What the task asks. From the CPU vs GPU benchmarking notebook below, print word for word the passage that opens with "## CPU : Scikit" and closes with "morphology.cube(opening_radius * 2 + 1)".

Source text.
+ + + + + + +

# Benchmarking notebook: CPU vs GPU

This notebook run a mini image processing pipeline on the CPU and GPU and compare the average speed.
- For CPU processing, we are relying on Scikit-Image library
- For GPU processing, we are relying on pyClesperanto library

Do not hesitate to update the processing pipeline or play with the different parameters to see their impacts

### Imports

In [None]:
import skimage
from skimage import io, filters, measure, morphology

import pyclesperanto as cle
import numpy as np

import time

print(f"Using Scikit-Image ({skimage.__version__}) and pyclesperanto ({cle.__version__})")

Before doing any benchmarking, we want to set the flag `cle.wait_for_kernel_to_finish()` to `True` which will force the GPU disable the asynchronous processing of the GPU.
This is required when benchmarking in order to have correct time values but not usually needed when using the library.

In [2]:
cle.wait_for_kernel_to_finish(True)

## Generate a random data to process

Let's generate a random dataset on which to run our pipelines. You can adapte the shape based on your computer capacities. Bigger data size will require more ressources, better highlyting the acceleration provided by the GPU.

In [None]:
shape = (5, 1024, 1024) # z, y, x                 You can change the shape here to test different sizes
array = np.random.random(shape) * 100
size_in_mb = array.nbytes / (1024 * 1024)
print(f"Size of the array: {size_in_mb:.2f} MB")

## CPU : Scikit Pipeline

In [None]:
# a mini-pipeline running on the CPU using skimage
def cpu_pipeline(array, gaussian_sigma=5, tophat_radius=25, opening_radius=3):
    if len(array.shape) > 2:
        th_kernel = morphology.cube(tophat_radius * 2 + 1)
        op_kernel = morphology.cube(opening_radius * 2 + 1)
    else:
        th_kernel = morphology.square(tophat_radius * 2 + 1)
        op_kernel = morphology.square(opening_radius * 2 + 1)
        
    blurred = filters.gaussian(array, gaussian_sigma)
    rm_bg = morphology.white_tophat(blurred, footprint=th_kernel)

+ + + + + + +

Data excerpts.
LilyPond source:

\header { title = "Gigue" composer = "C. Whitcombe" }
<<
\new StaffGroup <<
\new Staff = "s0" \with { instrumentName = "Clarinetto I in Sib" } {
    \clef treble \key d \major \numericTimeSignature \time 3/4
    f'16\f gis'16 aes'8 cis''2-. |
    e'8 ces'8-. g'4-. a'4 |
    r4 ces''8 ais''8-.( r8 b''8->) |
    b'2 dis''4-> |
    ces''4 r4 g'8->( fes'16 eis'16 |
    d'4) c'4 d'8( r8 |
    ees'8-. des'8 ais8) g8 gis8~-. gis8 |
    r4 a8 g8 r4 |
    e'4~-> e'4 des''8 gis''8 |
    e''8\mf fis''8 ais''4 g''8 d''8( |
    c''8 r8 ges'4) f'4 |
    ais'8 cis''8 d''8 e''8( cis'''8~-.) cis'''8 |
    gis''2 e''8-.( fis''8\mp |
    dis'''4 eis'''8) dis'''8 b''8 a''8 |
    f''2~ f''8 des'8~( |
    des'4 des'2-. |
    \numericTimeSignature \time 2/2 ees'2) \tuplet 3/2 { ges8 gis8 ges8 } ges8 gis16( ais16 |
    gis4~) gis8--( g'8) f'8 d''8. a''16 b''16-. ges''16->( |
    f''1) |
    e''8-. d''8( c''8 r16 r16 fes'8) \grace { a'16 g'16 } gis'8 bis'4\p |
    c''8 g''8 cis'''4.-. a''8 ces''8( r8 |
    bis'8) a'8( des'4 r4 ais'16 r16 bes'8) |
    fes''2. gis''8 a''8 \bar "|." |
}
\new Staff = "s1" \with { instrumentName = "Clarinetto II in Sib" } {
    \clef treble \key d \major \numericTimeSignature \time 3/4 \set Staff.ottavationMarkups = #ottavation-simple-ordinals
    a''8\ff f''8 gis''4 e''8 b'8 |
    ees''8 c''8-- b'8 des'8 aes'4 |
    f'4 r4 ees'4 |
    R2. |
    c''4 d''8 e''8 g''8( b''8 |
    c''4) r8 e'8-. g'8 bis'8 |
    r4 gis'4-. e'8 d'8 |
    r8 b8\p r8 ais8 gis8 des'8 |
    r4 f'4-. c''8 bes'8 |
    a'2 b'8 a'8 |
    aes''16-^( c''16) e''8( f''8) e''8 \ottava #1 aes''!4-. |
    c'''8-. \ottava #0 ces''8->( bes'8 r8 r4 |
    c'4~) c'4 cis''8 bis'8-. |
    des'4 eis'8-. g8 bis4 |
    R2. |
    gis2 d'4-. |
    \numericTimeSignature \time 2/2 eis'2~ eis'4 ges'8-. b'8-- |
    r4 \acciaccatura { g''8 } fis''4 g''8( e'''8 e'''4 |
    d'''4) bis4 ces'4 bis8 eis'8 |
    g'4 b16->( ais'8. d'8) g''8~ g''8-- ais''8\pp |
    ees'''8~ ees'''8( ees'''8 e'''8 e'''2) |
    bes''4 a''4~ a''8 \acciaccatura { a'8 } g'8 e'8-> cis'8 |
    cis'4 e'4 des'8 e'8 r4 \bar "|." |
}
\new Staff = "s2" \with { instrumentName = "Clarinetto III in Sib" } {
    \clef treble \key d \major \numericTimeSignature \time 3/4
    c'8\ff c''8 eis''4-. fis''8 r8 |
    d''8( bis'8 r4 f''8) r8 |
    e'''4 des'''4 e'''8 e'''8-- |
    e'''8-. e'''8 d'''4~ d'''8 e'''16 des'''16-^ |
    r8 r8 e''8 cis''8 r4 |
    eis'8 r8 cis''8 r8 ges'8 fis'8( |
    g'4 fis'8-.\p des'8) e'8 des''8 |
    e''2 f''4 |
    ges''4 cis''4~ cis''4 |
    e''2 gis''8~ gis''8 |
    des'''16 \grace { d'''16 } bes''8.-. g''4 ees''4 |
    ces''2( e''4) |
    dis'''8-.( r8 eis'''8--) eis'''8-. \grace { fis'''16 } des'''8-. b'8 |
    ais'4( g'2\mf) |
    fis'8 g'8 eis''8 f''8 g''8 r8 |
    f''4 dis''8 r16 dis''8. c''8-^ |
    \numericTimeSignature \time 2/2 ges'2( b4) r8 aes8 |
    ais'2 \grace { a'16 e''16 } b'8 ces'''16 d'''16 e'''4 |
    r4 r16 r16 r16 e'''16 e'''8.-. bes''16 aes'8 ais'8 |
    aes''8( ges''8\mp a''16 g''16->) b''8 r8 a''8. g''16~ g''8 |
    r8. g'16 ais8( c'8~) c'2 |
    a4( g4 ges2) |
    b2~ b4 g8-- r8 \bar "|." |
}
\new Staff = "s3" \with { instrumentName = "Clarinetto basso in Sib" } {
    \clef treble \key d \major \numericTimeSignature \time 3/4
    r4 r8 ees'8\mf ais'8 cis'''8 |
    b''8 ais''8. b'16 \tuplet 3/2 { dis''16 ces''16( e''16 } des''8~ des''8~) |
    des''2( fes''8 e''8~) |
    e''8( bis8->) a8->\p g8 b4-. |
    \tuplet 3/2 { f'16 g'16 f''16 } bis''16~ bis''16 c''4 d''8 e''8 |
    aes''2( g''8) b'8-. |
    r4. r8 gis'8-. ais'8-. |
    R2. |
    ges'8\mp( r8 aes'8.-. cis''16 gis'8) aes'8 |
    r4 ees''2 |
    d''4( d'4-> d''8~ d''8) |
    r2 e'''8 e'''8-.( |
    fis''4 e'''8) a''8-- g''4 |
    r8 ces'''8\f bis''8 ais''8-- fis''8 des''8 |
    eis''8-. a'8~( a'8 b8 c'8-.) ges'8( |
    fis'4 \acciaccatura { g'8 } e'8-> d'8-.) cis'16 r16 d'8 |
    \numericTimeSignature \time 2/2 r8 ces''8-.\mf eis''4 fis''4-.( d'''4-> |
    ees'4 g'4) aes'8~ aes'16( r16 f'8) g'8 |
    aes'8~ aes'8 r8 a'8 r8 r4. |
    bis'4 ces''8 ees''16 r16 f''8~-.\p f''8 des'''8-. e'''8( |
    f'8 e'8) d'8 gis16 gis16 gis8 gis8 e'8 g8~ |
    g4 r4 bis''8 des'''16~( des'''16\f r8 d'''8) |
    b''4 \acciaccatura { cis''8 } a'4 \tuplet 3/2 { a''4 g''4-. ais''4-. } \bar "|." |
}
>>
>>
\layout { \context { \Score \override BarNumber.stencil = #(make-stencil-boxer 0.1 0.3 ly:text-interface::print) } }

+ + + + + + +

Response to this exercise.
## CPU : Scikit Pipeline

In [None]:
# a mini-pipeline running on the CPU using skimage
def cpu_pipeline(array, gaussian_sigma=5, tophat_radius=25, opening_radius=3):
    if len(array.shape) > 2:
        th_kernel = morphology.cube(tophat_radius * 2 + 1)
        op_kernel = morphology.cube(opening_radius * 2 + 1)